= Work required =
Would it be possible to write out each entry below exactly, without the pictures?

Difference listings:
--- START ---

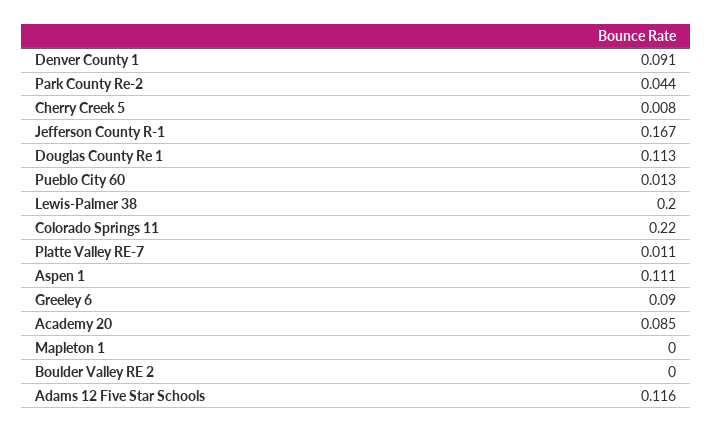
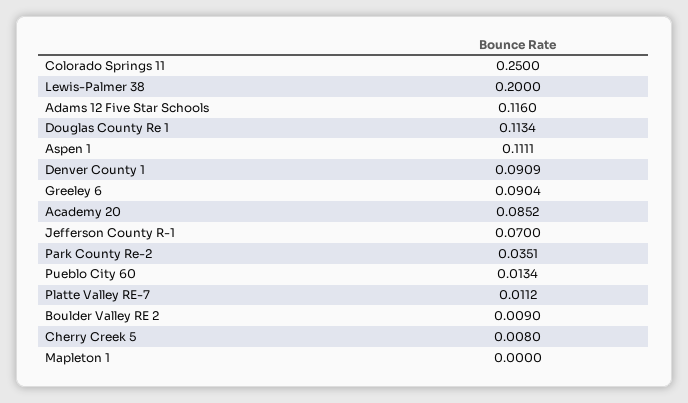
  {
    "Denver County 1": 0.0909,
-   "Park County Re-2": 0.044,
+   "Park County Re-2": 0.0351,
    "Cherry Creek 5": 0.008,
-   "Jefferson County R-1": 0.167,
+   "Jefferson County R-1": 0.07,
    "Douglas County Re 1": 0.1134,
    "Pueblo City 60": 0.0134,
    "Lewis-Palmer 38": 0.2,
-   "Colorado Springs 11": 0.22,
+   "Colorado Springs 11": 0.25,
    "Platte Valley RE-7": 0.0112,
    "Aspen 1": 0.1111,
    "Greeley 6": 0.0904,
    "Academy 20": 0.0852,
    "Mapleton 1": 0,
-   "Boulder Valley RE 2": 0,
+   "Boulder Valley RE 2": 0.009,
    "Adams 12 Five Star Schools": 0.116
  }

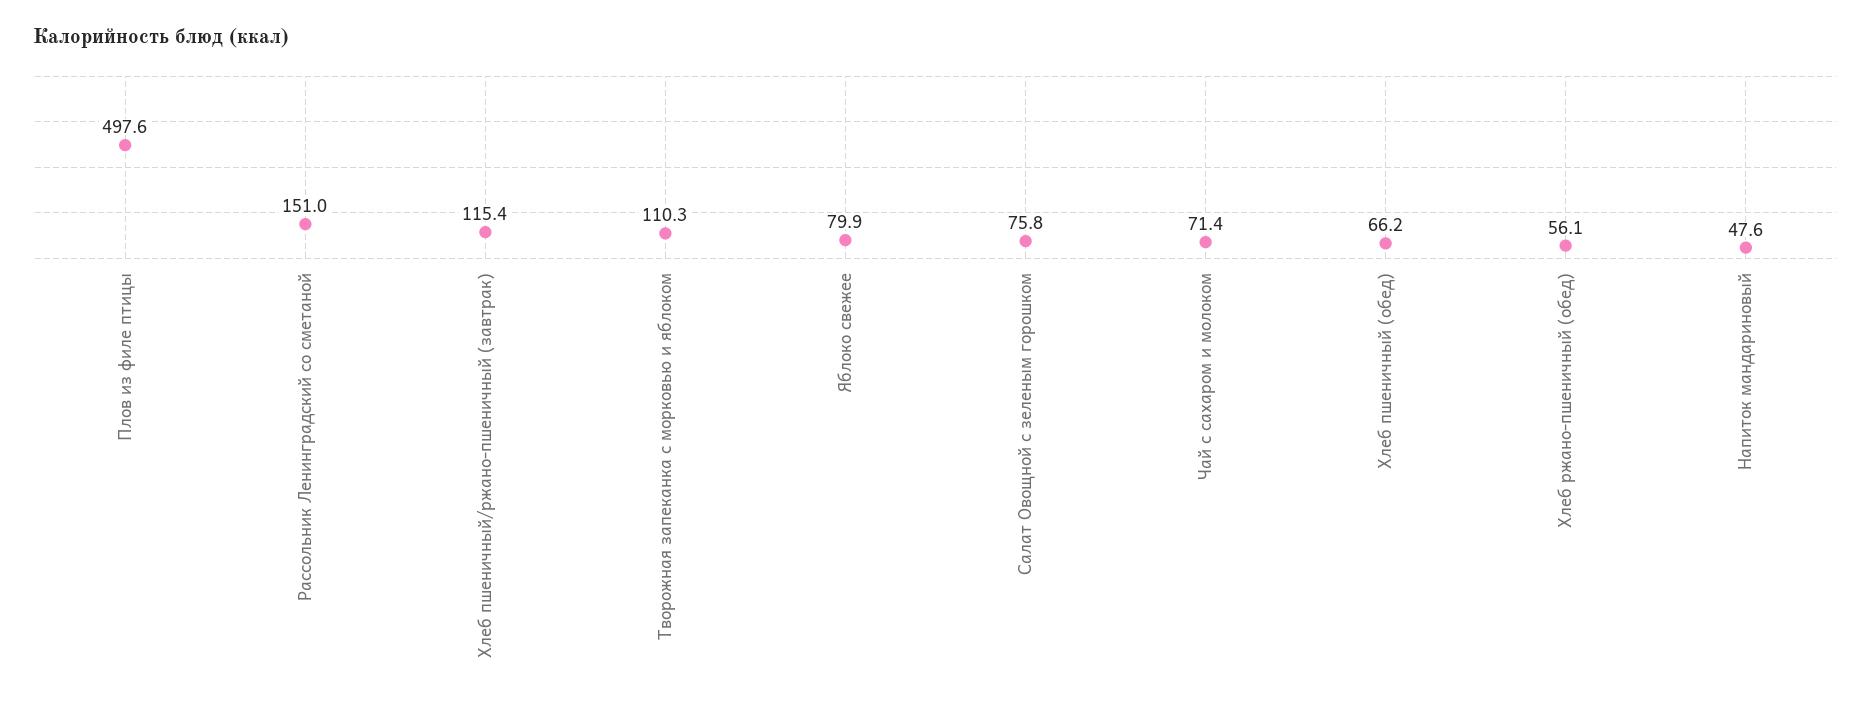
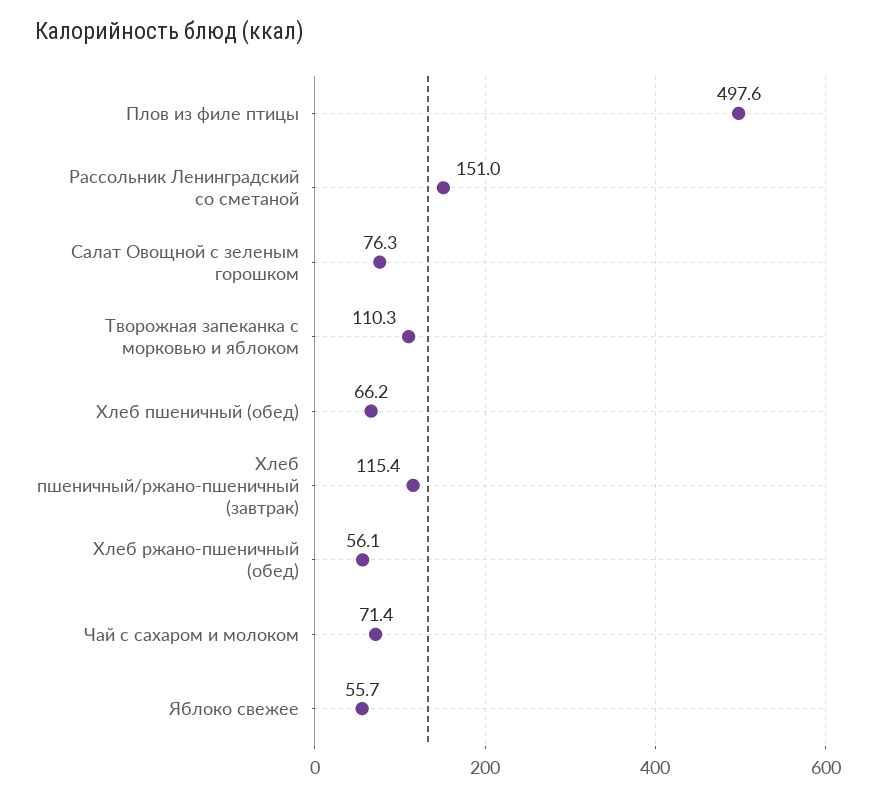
  {
    "Плов из филе птицы": 497.6,
    "Рассольник Ленинградский со сметаной": 151,
    "Хлеб пшеничный/ржано-пшеничный (завтрак)": 115.4,
    "Творожная запеканка с морковью и яблоком": 110.3,
-   "Яблоко свежее": 79.9,
+   "Яблоко свежее": 55.7,
-   "Салат Овощной с зеленым горошком": 75.8,
+   "Салат Овощной с зеленым горошком": 76.3,
    "Чай с сахаром и молоком": 71.4,
    "Хлеб пшеничный (обед)": 66.2,
-   "Хлеб ржано-пшеничный (обед)": 56.1,
+   "Хлеб ржано-пшеничный (обед)": 56.1
-   "Напиток мандариновый": 47.6
  }

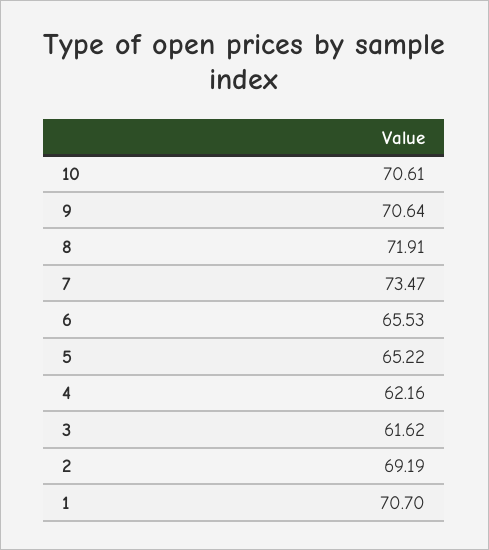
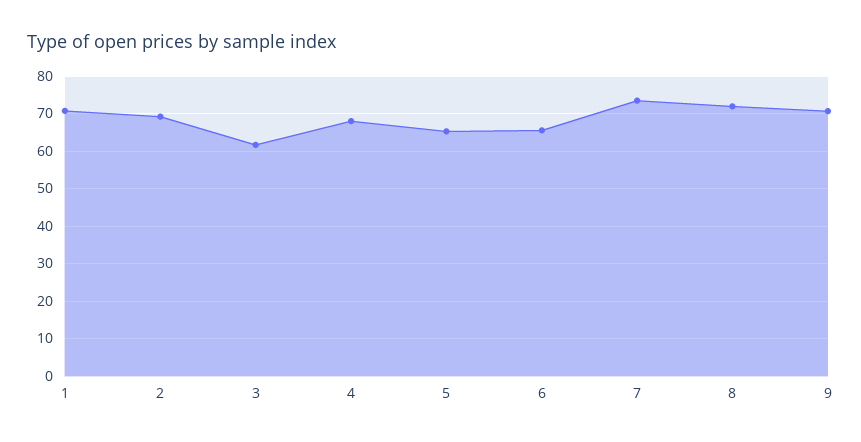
  {
-   "10": 70.61,
    "9": 70.64,
    "8": 71.91,
    "7": 73.47,
    "6": 65.53,
    "5": 65.22,
-   "4": 62.16,
+   "4": 68,
    "3": 61.62,
    "2": 69.19,
    "1": 70.7
  }

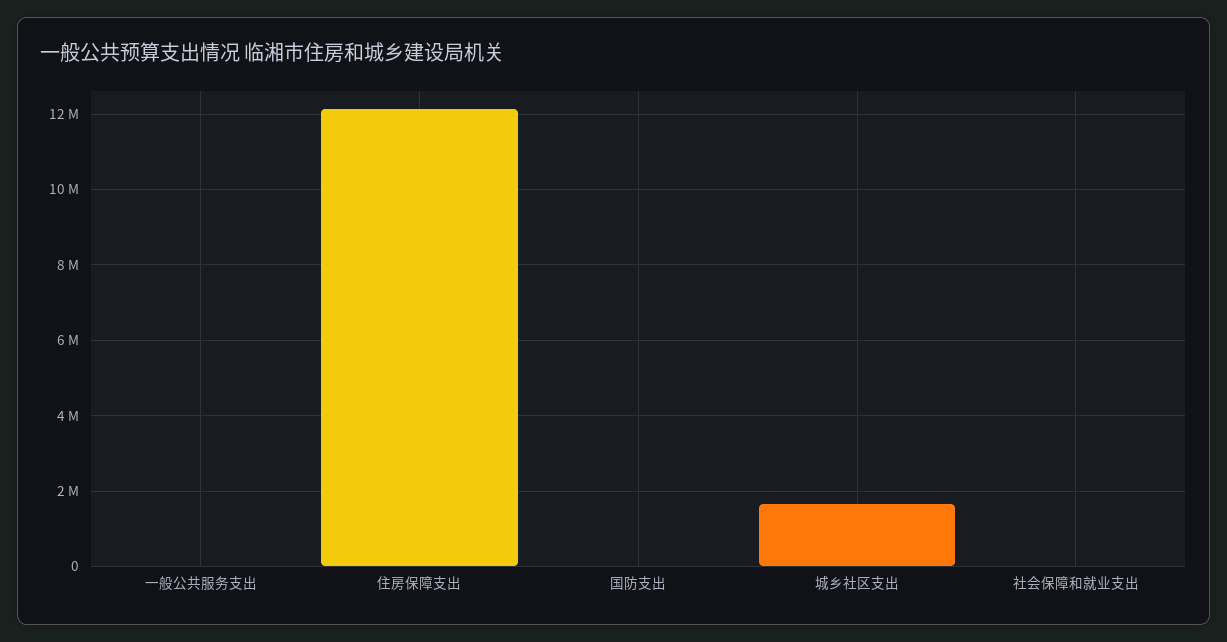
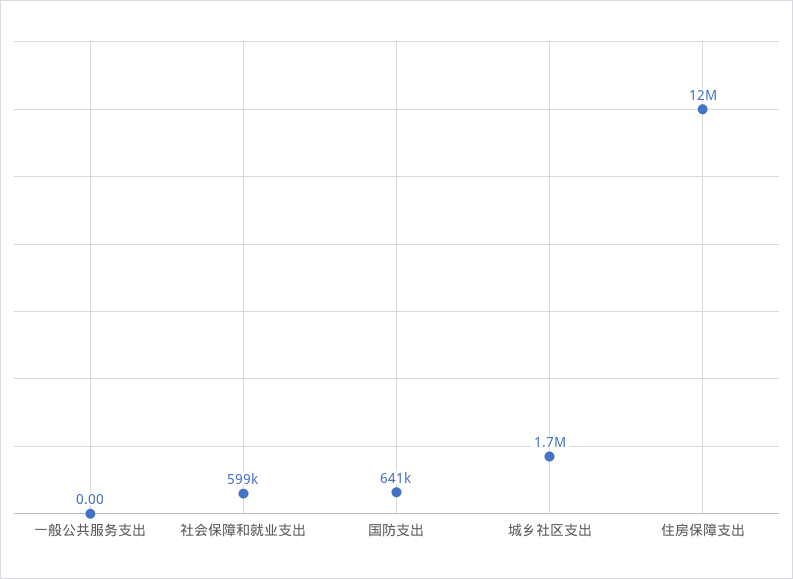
  {
    "一般公共服务支出": 0,
    "住房保障支出": 12000000,
-   "国防支出": 0,
+   "国防支出": 641000,
    "城乡社区支出": 1700000,
-   "社会保障和就业支出": 0
+   "社会保障和就业支出": 599000
  }

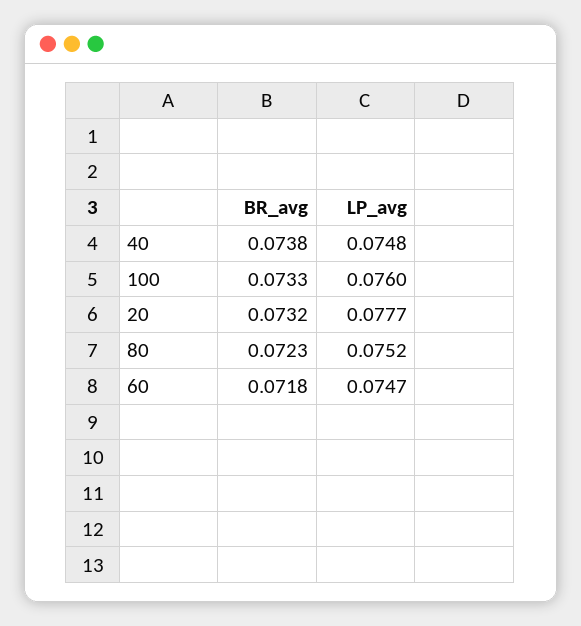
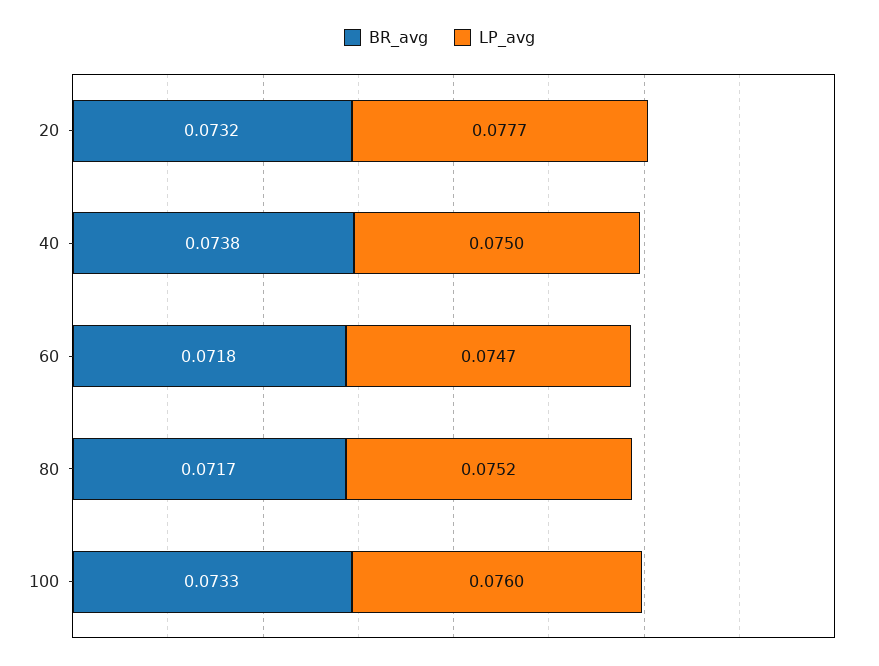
  {
    "BR_avg": {
      "40": 0.0738,
      "100": 0.0733,
      "20": 0.0732,
-     "80": 0.0723,
+     "80": 0.0717,
      "60": 0.0718
    },
    "LP_avg": {
-     "40": 0.0748,
+     "40": 0.075,
      "100": 0.076,
      "20": 0.0777,
      "80": 0.0752,
      "60": 0.0747
    }
  }

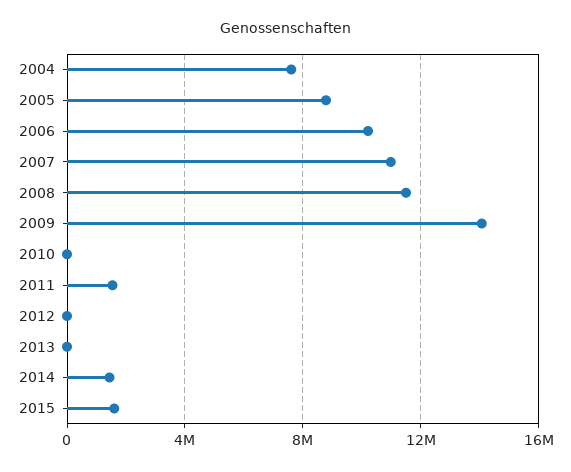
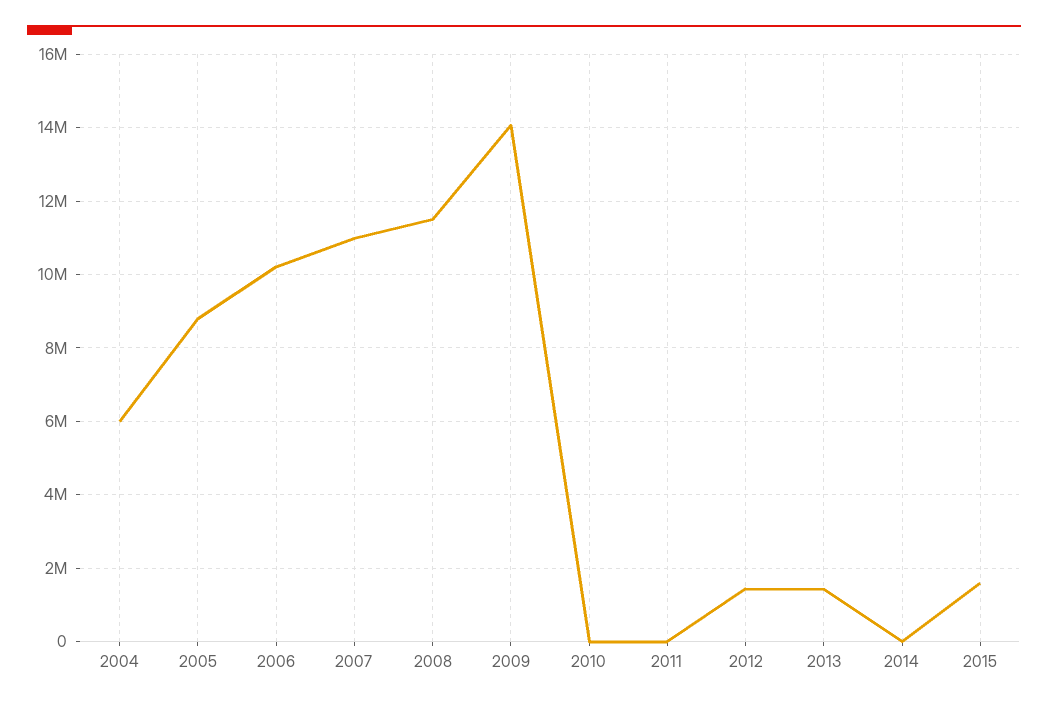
  {
-   "2004": 7500000,
+   "2004": 6000000,
    "2005": 8800000,
    "2006": 10200000,
    "2007": 11000000,
    "2008": 11600000,
    "2009": 14000000,
    "2010": 0,
-   "2011": 1500000,
+   "2011": 0,
-   "2012": 0,
+   "2012": 1400000,
-   "2013": 0,
+   "2013": 1400000,
-   "2014": 1500000,
+   "2014": 0,
    "2015": 1600000
  }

--- END ---

= The answer =
  {
    "Denver County 1": 0.0909,
-   "Park County Re-2": 0.044,
+   "Park County Re-2": 0.0351,
    "Cherry Creek 5": 0.008,
-   "Jefferson County R-1": 0.167,
+   "Jefferson County R-1": 0.07,
    "Douglas County Re 1": 0.1134,
    "Pueblo City 60": 0.0134,
    "Lewis-Palmer 38": 0.2,
-   "Colorado Springs 11": 0.22,
+   "Colorado Springs 11": 0.25,
    "Platte Valley RE-7": 0.0112,
    "Aspen 1": 0.1111,
    "Greeley 6": 0.0904,
    "Academy 20": 0.0852,
    "Mapleton 1": 0,
-   "Boulder Valley RE 2": 0,
+   "Boulder Valley RE 2": 0.009,
    "Adams 12 Five Star Schools": 0.116
  }

  {
    "Плов из филе птицы": 497.6,
    "Рассольник Ленинградский со сметаной": 151,
    "Хлеб пшеничный/ржано-пшеничный (завтрак)": 115.4,
    "Творожная запеканка с морковью и яблоком": 110.3,
-   "Яблоко свежее": 79.9,
+   "Яблоко свежее": 55.7,
-   "Салат Овощной с зеленым горошком": 75.8,
+   "Салат Овощной с зеленым горошком": 76.3,
    "Чай с сахаром и молоком": 71.4,
    "Хлеб пшеничный (обед)": 66.2,
-   "Хлеб ржано-пшеничный (обед)": 56.1,
+   "Хлеб ржано-пшеничный (обед)": 56.1
-   "Напиток мандариновый": 47.6
  }

  {
-   "10": 70.61,
    "9": 70.64,
    "8": 71.91,
    "7": 73.47,
    "6": 65.53,
    "5": 65.22,
-   "4": 62.16,
+   "4": 68,
    "3": 61.62,
    "2": 69.19,
    "1": 70.7
  }

  {
    "一般公共服务支出": 0,
    "住房保障支出": 12000000,
-   "国防支出": 0,
+   "国防支出": 641000,
    "城乡社区支出": 1700000,
-   "社会保障和就业支出": 0
+   "社会保障和就业支出": 599000
  }

  {
    "BR_avg": {
      "40": 0.0738,
      "100": 0.0733,
      "20": 0.0732,
-     "80": 0.0723,
+     "80": 0.0717,
      "60": 0.0718
    },
    "LP_avg": {
-     "40": 0.0748,
+     "40": 0.075,
      "100": 0.076,
      "20": 0.0777,
      "80": 0.0752,
      "60": 0.0747
    }
  }

  {
-   "2004": 7500000,
+   "2004": 6000000,
    "2005": 8800000,
    "2006": 10200000,
    "2007": 11000000,
    "2008": 11600000,
    "2009": 14000000,
    "2010": 0,
-   "2011": 1500000,
+   "2011": 0,
-   "2012": 0,
+   "2012": 1400000,
-   "2013": 0,
+   "2013": 1400000,
-   "2014": 1500000,
+   "2014": 0,
    "2015": 1600000
  }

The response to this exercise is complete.